How most of these games work is that there are a certain number of parameters (race, character class/type, abilities, appearance, skills etc...) which you get to adjust (using a limited number of points in each category) to "create" a relatively unique character. Certain parameters affect each other - for example, if you choose to create a elven mage then you are likely to put more points into intelligence than strength: mages need intelligence to cast spells rather than strength to fight. But once you've put more points into intelligence, then you can't put many points into shields, because your character is too weak to carry a shield. Instead, you have to give him points in unarmed combat, or healing. You get the idea.

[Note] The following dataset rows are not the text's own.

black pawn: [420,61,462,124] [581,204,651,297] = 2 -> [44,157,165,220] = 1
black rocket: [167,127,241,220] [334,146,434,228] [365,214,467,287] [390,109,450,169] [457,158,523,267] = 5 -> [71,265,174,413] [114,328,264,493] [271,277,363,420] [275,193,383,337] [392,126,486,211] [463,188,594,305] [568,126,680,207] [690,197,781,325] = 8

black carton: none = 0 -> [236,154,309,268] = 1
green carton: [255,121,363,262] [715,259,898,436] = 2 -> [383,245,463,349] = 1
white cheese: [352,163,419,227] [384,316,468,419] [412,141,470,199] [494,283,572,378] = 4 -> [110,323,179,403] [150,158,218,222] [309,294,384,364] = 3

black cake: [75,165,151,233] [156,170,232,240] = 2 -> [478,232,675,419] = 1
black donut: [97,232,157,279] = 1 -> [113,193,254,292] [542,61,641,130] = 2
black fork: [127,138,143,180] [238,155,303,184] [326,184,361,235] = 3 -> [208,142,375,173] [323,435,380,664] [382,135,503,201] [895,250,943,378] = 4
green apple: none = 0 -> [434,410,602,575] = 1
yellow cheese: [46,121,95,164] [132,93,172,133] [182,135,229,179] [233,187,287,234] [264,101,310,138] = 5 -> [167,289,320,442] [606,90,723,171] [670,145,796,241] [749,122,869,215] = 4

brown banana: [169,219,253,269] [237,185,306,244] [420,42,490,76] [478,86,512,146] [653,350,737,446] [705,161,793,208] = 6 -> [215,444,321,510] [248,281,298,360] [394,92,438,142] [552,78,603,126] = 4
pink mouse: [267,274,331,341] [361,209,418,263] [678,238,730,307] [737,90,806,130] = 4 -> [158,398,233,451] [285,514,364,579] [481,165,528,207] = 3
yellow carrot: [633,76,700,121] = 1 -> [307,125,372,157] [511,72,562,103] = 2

The point is, I've always wondered how much this kind of thinking could translate a) to thinking about strengths and weaknesses of real human beings (in fact I once led a youth group session on understanding and accepting yourself through computer games...interesting!) and b) to creating characters for my writing. Well, my friends, the time has come. I have designed a form to do exactly that. It is based partly on the D&D notion of basic characteristics and skills, partly on the Enneagram - an interesting idea which I stumbled across on Wikipedia (bless you, Wikipedia!), and partly on things that I know I will need to know based on the specific needs of my story.
So without further ado...
The idea is that I will either fill it out manually (leaning that way, to be honest) or digitally for each of the characters/suspects in my NaNoWriMo attempt at detective fiction. Where are the details, you ask? Why isn't it filled in already? What about all the other important and relevant questions? As you saw, this is part ONE of my character development. I will get back to you with tweaks and changes to the form once I have started using it in earnest. But I was too excited to keep it to myself a minute longer.
What categories would you include in a character development form? What parameters am I missing?